--- TASK BRIEF ---
According to the review of Caitlin Keogh's paintings, who curated the show?

Critics’ Picks

Caitlin Keogh, The Writer, 2014, acrylic on canvas, 104 x 78".

New York

Caitlin Keogh

Mary Boone Gallery | Uptown
745 Fifth Avenue
March 5 - April 25

Oh, how we long to be seduced. Imagine that quickening of the pulse when Christian Dior unveiled his New Look in 1947, after all the misery and asceticism of the World War II years—that fulsome twenty yards of fabric draped over a revamped Edwardian silhouette, returning to the world what Parisian fashion had always done best: aristocratic hauteur alloyed with sumptuous glamour.

Faggy, filigreed, fabulously flat—Caitlin Keogh’s scintillating crop of nouveau paintings are a welcome respite from all the slopped-out, dudely, abstractionist facture littering Chelsea and far beyond. Keogh’s in possession of a razor-sharp style and illustrative swagger that looks back to the greatest: thirties fashion magazines, Jean Giraud, 1970s glam rock, Elsa Schiaparelli, and Steve Strange, all of which aggregates into an unrepentant Surrealism that’s more Gene Moore than Salvador Dali could ever have hoped to be.

And so much pink! Plush, powdered, pussy pink—from the vulvar split between the shoulders of the multiply perforated female form in The Illustrator (all works 2014), to the anthropomorphized ribbon about to quiescently behand itself with a pair of enormous shears in The Modiste, to the queerly de-nippled odalisque-like Eve, delivering the Serpent, in The Writer. It’s a vision of “sinister femininity” (to quote the show’s curator, Piper Marshall) that Keogh has appropriated from historically misogynistic sources and made entirely her own, doing as the quaintrelle, or female dandy, should: destabilizing paint into maquillage, enhancing veneer into armor.

And honestly, it can’t be overstated: There’s nothing like a gracefully manicured edge to cut through all the shit.

--- RAW DATA ---
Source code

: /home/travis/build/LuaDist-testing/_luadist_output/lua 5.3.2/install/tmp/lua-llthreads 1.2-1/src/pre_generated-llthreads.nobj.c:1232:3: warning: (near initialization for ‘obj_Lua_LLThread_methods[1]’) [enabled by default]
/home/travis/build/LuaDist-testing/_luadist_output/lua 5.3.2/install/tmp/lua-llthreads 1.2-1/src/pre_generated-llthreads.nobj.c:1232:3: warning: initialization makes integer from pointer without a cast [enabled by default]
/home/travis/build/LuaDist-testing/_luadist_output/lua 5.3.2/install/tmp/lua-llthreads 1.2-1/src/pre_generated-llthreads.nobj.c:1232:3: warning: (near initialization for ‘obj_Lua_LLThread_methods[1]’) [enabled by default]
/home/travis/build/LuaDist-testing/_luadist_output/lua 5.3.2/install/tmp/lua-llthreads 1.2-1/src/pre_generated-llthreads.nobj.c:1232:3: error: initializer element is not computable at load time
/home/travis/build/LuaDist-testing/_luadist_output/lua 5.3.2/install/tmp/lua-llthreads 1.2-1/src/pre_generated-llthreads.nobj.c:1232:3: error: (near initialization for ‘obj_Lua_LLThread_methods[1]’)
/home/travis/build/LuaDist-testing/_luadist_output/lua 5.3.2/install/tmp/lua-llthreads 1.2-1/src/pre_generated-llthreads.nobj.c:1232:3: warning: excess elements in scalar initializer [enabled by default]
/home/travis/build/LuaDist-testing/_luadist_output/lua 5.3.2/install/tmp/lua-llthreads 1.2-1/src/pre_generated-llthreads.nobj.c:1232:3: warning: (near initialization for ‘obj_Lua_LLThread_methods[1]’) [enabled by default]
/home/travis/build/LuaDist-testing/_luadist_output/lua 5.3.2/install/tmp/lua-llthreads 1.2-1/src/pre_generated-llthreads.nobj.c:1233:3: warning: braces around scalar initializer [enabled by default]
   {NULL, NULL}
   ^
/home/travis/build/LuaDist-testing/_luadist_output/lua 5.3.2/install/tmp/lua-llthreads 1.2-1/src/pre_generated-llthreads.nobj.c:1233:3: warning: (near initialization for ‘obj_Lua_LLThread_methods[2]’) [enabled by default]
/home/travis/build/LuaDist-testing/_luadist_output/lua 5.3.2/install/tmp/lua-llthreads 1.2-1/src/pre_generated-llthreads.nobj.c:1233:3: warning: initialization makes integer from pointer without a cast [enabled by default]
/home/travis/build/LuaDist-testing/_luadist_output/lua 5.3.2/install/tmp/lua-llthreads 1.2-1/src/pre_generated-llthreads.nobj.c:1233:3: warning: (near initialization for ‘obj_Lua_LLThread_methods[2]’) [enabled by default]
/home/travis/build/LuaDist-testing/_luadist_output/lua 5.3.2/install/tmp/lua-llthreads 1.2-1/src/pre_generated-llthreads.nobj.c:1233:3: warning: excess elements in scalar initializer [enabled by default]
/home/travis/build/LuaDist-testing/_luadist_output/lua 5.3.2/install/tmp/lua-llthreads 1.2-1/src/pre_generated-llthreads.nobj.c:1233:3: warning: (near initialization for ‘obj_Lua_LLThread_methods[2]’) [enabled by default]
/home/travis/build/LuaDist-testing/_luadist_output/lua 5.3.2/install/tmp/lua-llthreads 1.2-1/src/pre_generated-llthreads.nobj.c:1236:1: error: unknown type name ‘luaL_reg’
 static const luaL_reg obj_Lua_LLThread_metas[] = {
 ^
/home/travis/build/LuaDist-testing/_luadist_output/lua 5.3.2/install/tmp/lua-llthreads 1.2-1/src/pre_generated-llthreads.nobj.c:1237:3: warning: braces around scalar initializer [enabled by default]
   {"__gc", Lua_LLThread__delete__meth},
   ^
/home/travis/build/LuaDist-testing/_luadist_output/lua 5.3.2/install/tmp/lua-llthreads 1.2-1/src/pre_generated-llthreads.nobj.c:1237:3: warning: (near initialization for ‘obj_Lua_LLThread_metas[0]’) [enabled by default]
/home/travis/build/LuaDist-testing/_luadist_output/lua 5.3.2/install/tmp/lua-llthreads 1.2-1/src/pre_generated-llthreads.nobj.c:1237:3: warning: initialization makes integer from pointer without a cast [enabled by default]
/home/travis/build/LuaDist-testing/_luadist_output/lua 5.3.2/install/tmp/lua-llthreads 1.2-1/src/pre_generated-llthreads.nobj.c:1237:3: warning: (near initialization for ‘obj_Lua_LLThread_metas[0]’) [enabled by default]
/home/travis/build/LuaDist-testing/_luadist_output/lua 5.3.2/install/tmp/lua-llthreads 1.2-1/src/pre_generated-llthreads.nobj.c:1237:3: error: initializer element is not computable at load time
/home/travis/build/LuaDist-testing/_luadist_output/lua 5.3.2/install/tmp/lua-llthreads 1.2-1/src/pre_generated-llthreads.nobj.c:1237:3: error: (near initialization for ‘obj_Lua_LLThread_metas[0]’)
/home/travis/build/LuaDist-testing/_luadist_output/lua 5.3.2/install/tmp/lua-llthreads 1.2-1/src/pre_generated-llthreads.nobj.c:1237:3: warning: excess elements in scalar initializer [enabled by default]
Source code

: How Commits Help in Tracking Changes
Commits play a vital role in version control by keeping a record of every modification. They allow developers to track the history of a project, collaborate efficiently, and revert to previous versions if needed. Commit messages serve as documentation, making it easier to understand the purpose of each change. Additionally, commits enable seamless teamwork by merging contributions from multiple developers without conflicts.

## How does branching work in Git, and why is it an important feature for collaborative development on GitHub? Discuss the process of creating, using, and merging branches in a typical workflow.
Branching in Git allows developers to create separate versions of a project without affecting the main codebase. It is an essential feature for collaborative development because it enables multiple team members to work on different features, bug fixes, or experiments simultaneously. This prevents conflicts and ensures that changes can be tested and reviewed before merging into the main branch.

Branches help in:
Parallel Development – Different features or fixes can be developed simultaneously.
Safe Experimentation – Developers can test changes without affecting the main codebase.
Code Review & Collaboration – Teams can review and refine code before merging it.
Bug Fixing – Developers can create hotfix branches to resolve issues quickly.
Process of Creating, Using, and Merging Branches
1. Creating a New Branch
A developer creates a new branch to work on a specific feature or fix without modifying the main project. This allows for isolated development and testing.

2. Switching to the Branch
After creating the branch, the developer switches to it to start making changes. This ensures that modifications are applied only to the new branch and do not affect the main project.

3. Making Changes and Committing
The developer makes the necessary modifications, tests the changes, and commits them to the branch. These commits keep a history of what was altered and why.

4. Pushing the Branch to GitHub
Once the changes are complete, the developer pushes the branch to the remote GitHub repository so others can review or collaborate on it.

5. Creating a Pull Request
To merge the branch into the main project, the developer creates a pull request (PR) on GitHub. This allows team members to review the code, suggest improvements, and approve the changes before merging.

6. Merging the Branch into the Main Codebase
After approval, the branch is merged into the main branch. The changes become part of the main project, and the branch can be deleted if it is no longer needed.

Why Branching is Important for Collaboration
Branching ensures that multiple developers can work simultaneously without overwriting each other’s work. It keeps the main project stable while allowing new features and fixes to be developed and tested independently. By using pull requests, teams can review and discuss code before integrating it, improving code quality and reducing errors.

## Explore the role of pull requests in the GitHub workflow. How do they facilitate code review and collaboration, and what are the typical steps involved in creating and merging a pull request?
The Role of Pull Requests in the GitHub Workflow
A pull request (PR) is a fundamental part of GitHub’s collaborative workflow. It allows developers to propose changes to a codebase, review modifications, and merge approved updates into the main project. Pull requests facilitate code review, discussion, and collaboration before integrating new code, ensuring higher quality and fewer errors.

--- EXPECTED ANSWER ---
Piper Marshall